Beach? What beach?
Certainly the article about beach encroachment in Thursday’s Long Beach Press-Telegram couldn’t have been talking about somebody setting up his or her summer vacation home on Friendship Walk at Cal State Long Beach. They couldn’t be writing about that yet because we haven’t begun construction.
Ahh, they must have written about our city beach being stolen by well-heeled citizens, who build patios, walls, gardens and sun decks to block access on the Peninsula. That would be near criminal.
After all, that is public property and nobody could be as arrogant as former city councilman Frank Colonna by homesteading without our permission. The article claims that not only are there 31 property owners ripping off our land, but two other landowners may have illegally extended their boundaries.
There’s now a probe by the California Coastal Commission in the pipeline. Assistant City Attorney Mike Mais is mulling the possibility of joining forces with the Coastal Commission to start clearing these varmints off the sand so the rest of us don’t have to circumnavigate illegal structures to get to “our” beach.
When, and if, the city and commission decide to evict these trespassers, it will give new meaning to beach cleanup.
Speaking of beach cleanups (while we’re raiding the Press-Telegram’s pages), the city once again displayed itself as a model of efficiency by spilling 5,400 gallons of raw sewage near Marine Stadium and Mother’s Beach.

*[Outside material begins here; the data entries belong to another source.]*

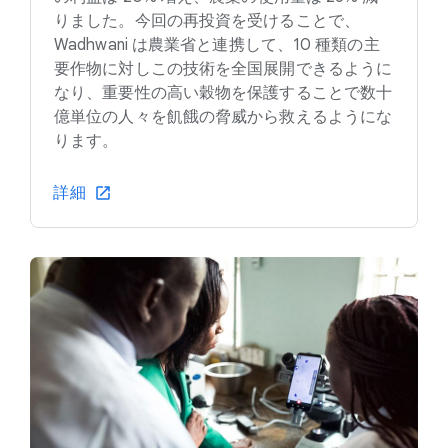
りました。今回の再投資を受けることで、
Wadhwani は農業省と連携して、10 種類の主
要作物に対しこの技術を全国展開できるように
なり、重要性の高い穀物を保護することで数十
億単位の人々を飢餓の脅威から救えるようにな
ります。
詳細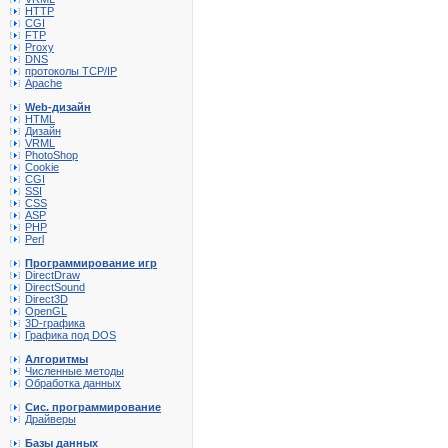
HTTP
CGI
FTP
Proxy
DNS
протоколы TCP/IP
Apache
Web-дизайн
HTML
Дизайн
VRML
PhotoShop
Cookie
CGI
SSI
CSS
ASP
PHP
Perl
Программирование игр
DirectDraw
DirectSound
Direct3D
OpenGL
3D-графика
Графика под DOS
Алгоритмы
Численные методы
Обработка данных
Сис. программирование
Драйверы
Базы данных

The spill apparently happened when the Long Beach Water Department was clearing roots near a sewage line. It’s never a great idea to swim with your mouth open in Long Beach as it is, what with the report card they received during the summer.
We are already deserving of the dubious designation as the worst beaches in the state, and we don’t even have a real beach. As our public relations contribution, we do own the reputation of being a lovely storage receptacle for toxic sludge.

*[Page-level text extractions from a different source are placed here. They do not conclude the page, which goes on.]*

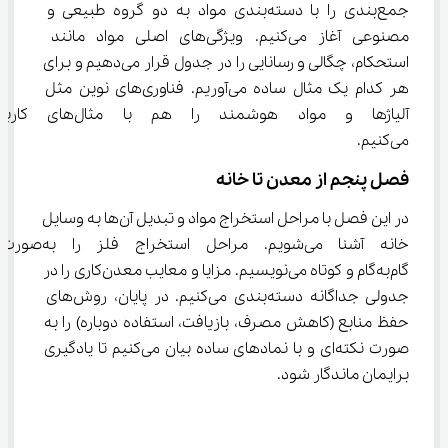
جمع‌بندی را با دسته‌بندی مواد به دو گروه طبیعی و 
مصنوعی آغاز می‌کنیم. ویژگی‌های اصلی مواد مانند 
استحکام، چگالی و رسانایی را در جدول قرار می‌دهیم و برای 
هر کدام یک مثال ساده می‌آوریم. فناوری‌های نوین مثل 
آلیاژها و مواد هوشمند را ه
می‌کنیم.
فصل پنجم از معدن تا خانه
در این فصل با مراحل استخراج مواد و تبدیل آن‌ها به وسایل 
خانه آشنا می‌شویم. مراحل استخراج فلز را به‌صورت
گام‌به‌گام و کوتاه می‌نویسیم. مزایا و معایب معدن‌کاری را در 
جدولی جداگانه دسته‌بندی می‌کنیم. در پایان، روش‌های 
حفظ منابع (کاهش مصرف، بازیافت، استفاده دوباره) را به 
صورت نکته‌ای و با نمادهای ساده بیان می‌کنیم تا یادگیری 
برایمان ماندگار شود.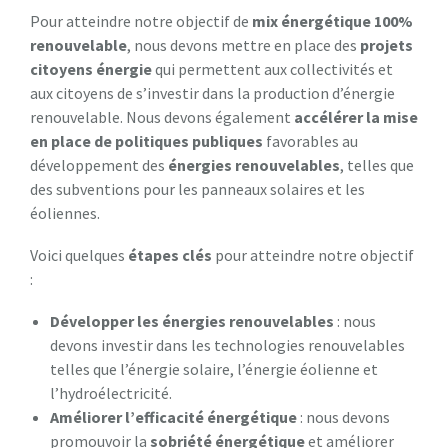
Pour atteindre notre objectif de
mix énergétique 100%
renouvelable
, nous devons mettre en place des
projets
citoyens énergie
qui permettent aux collectivités et
aux citoyens de s’investir dans la production d’énergie
renouvelable. Nous devons également
accélérer la mise
en place de politiques publiques
favorables au
développement des
énergies renouvelables
, telles que
des subventions pour les panneaux solaires et les
éoliennes.
Voici quelques
étapes clés
pour atteindre notre objectif
:
Développer les énergies renouvelables
: nous
devons investir dans les technologies renouvelables
telles que l’énergie solaire, l’énergie éolienne et
l’hydroélectricité.
Améliorer l’efficacité énergétique
: nous devons
promouvoir la
sobriété énergétique
et améliorer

The good folks on the Peninsula (our one-time councilman included) have historically blocked any attempt to bring waves back to the shore by removing the breakwater. They have this paranoia thingy about the ocean reclaiming the shoreline, much like they fear the city and Coastal Commission doing the same.
Perhaps we can get the water department crew to take their mega weed whacker over to the Peninsula and clear the land those entitlement squatters are perched on. While they’re at it, maybe the demo squad can get rid of the funky ice plant forest, too.

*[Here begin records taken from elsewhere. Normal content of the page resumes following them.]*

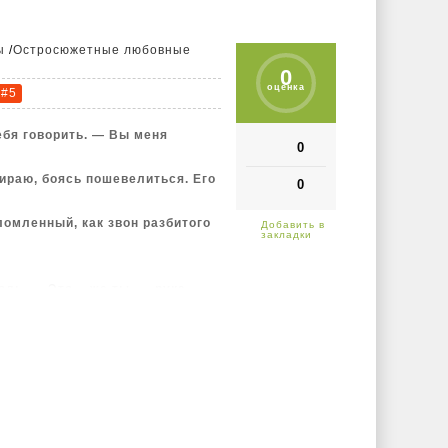
ы
/
Остросюжетные любовные
0
оценка
#5
бя говорить. — Вы меня
0
ираю, боясь пошевелиться. Его
0
омленный, как звон разбитого
боль. — Это… же ты, — рука
ные в крови, тянутся ко мне,
ется наружу. — Не трогай меня!
 назад, потом еще и еще.
 но я уже не слушаю.
 тогда, целую жизнь назад.
рь от прошлого.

Call in a Navy Seal demolition team, set a few charges next to the breakwater, let the ocean do its bio-remediation gig and we might be able to justify calling the city Long Beach, rather than the clichéd “Wrong Beach.”
Believe it or not, there once was a time, many eons ago, when waves crashed against our shore and people were able to enjoy fun in the sun.
Today, though, the only place that’s reasonably healthy near the coast is our wave-free university.
Heck, we don’t even have a tanning salon. It almost makes us want to scream G(N)o Beach! (The “G” is silent.)